Which Version of ‘The Italian Job’ is Better? (1969 vs. 2003)

Let’s dive into a fun movie debate – The Italian Job. There’s the 1969 original that made us fall in love with Mini Coopers, and the high-octane 2003 remake that flipped the story on its head. We’re about to get into the nitty-gritty of each version, and answer that burning question: which version of the Italian Job is better?

A Tale Twice Told

Both films center on a heist led by the character, Charlie Croker. In the 1969 film, Michael Caine’s Croker and his crew carry out a daring robbery in Turin, Italy. They zip around the city in Mini Coopers, giving the Italian Mafia a run for their money.
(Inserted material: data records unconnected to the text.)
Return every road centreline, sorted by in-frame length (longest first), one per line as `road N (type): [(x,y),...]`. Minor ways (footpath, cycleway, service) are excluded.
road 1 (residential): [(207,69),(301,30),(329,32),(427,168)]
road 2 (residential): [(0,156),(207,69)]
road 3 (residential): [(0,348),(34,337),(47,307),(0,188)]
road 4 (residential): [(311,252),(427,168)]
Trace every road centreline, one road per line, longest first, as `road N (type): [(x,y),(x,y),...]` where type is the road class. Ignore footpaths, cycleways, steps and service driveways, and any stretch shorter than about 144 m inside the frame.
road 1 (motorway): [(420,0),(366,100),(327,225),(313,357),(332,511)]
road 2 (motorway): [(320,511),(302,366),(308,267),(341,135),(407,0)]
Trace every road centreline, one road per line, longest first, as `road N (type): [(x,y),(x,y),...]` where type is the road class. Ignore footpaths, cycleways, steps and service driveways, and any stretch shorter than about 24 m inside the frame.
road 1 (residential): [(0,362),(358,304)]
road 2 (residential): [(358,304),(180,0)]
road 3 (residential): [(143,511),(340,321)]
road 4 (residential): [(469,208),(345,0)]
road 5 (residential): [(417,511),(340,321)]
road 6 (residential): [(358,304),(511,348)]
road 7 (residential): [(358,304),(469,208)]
The movie ends on a cliff-hanger, keeping us guessing about what happened to the audacious crew.

Fast forward to 2003, Mark Wahlberg’s Charlie Croker takes center stage. After a successful heist in Venice, the gang gets double-crossed by their own mate, Steve (Edward Norton). The film turns into a revenge-fueled caper, peppered with slick heist sequences and high-speed chases.

Cast Showdown

The ’69 film lined up some serious talent. Michael Caine and Noël Coward (as Mr. Bridger, a criminal mastermind helping Croker from behind bars) lead the pack. Throw in Benny Hill as Professor Peach, the computer whizz, and Tony Beckley as Camp Freddie, and you’ve got a cast full of British charm and wit.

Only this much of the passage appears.